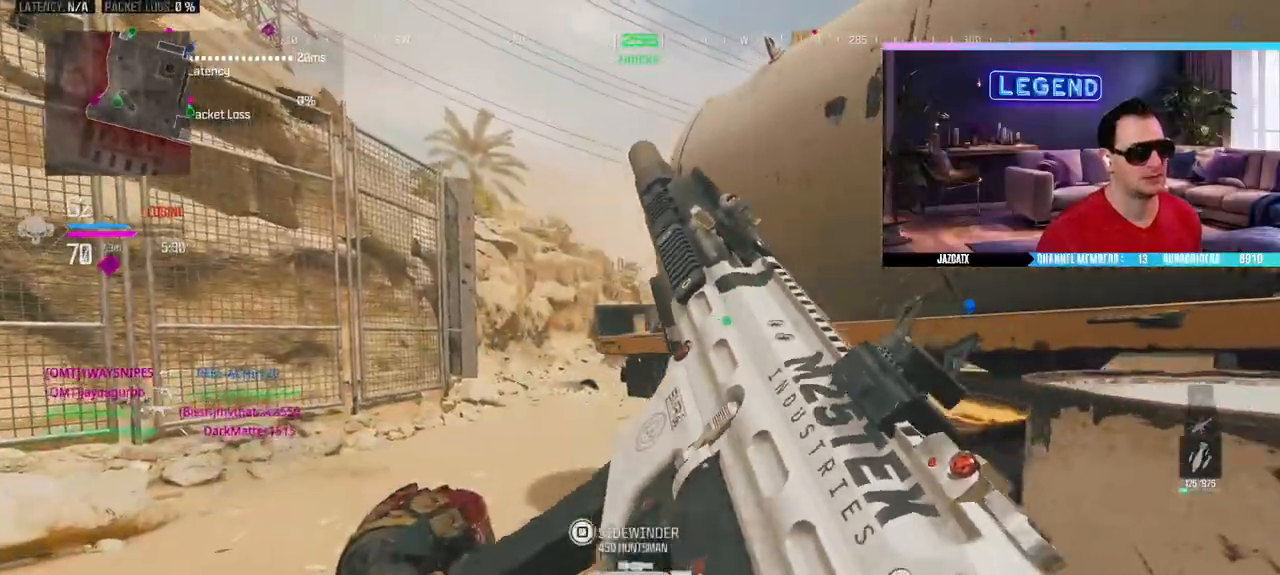
{"dt_ms": 500, "buttons": [], "left_stick": "up", "right_stick": "center", "events": [[133, "TRIANGLE", "down"], [200, "left_stick", "center"], [233, "TRIANGLE", "up"], [483, "left_stick", "up"]]}
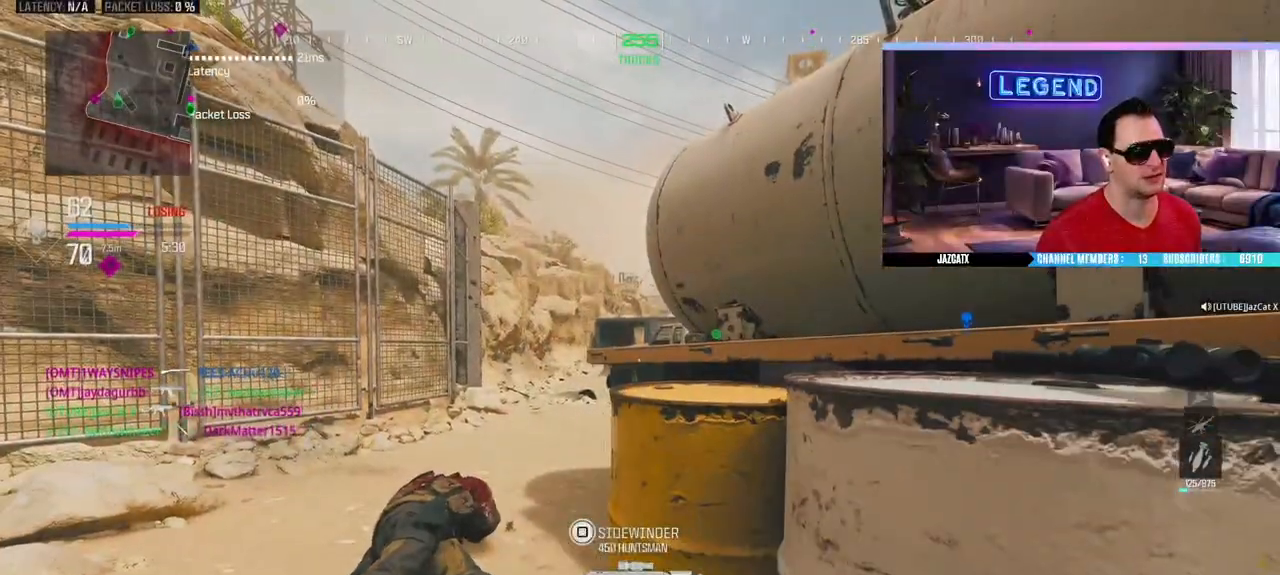
{"dt_ms": 500, "buttons": [], "left_stick": "down-left", "right_stick": "center", "events": [[67, "L3", "down"], [167, "L3", "up"], [217, "left_stick", "down-left"], [333, "L3", "down"], [333, "left_stick", "left"], [483, "L3", "up"], [483, "left_stick", "down-left"]]}
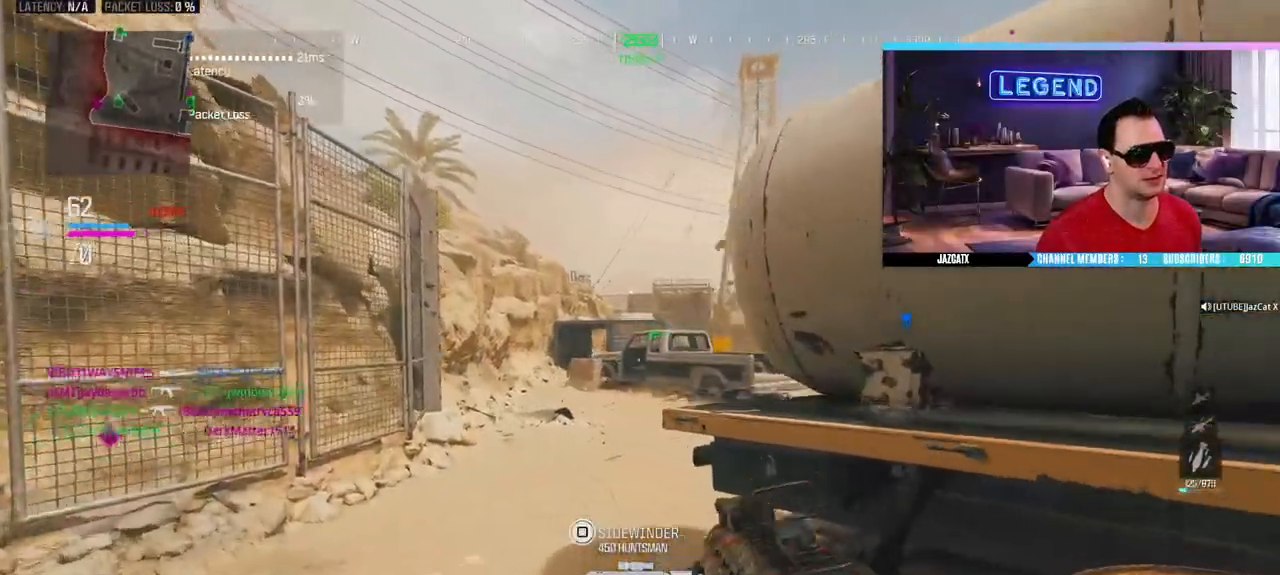
{"dt_ms": 500, "buttons": ["CROSS"], "left_stick": "right", "right_stick": "center", "events": [[183, "left_stick", "up-left"], [383, "left_stick", "right"], [450, "CROSS", "down"]]}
------------------------------
→ THE TASK
The images are to be left out; every line above should be set down exactly.

→ SOLUTION BELOW
{"dt_ms": 500, "buttons": [], "left_stick": "up", "right_stick": "center", "events": [[133, "TRIANGLE", "down"], [200, "left_stick", "center"], [233, "TRIANGLE", "up"], [483, "left_stick", "up"]]}
{"dt_ms": 500, "buttons": [], "left_stick": "down-left", "right_stick": "center", "events": [[67, "L3", "down"], [167, "L3", "up"], [217, "left_stick", "down-left"], [333, "L3", "down"], [333, "left_stick", "left"], [483, "L3", "up"], [483, "left_stick", "down-left"]]}
{"dt_ms": 500, "buttons": ["CROSS"], "left_stick": "right", "right_stick": "center", "events": [[183, "left_stick", "up-left"], [383, "left_stick", "right"], [450, "CROSS", "down"]]}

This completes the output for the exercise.